Saved entries:
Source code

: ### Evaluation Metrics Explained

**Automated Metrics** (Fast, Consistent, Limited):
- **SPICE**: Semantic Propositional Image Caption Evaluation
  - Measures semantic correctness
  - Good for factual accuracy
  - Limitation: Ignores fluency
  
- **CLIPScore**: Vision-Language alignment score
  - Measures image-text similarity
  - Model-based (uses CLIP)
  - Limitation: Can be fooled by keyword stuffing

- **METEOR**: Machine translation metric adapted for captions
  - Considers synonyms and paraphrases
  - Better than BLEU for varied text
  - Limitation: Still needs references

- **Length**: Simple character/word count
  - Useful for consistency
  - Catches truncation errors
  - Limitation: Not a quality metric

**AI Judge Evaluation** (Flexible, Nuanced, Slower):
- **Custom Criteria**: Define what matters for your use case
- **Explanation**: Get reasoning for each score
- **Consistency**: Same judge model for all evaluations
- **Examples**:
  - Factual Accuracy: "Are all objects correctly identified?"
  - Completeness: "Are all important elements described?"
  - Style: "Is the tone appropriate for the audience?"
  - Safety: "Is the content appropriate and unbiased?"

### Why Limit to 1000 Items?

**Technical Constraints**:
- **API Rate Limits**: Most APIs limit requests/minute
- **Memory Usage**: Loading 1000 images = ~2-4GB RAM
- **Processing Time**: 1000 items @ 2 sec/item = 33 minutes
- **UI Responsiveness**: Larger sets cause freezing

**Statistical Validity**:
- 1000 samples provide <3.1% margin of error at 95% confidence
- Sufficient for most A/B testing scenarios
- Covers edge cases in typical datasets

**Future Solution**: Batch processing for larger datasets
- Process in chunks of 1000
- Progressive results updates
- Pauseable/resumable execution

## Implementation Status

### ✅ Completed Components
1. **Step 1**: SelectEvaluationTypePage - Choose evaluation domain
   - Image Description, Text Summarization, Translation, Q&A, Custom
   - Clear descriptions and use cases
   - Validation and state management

» ACTIVITY
Provide the number of lines in the entries above on which the string "Measures" is found, and no other text.

» SOLUTION TO THIS TASK
2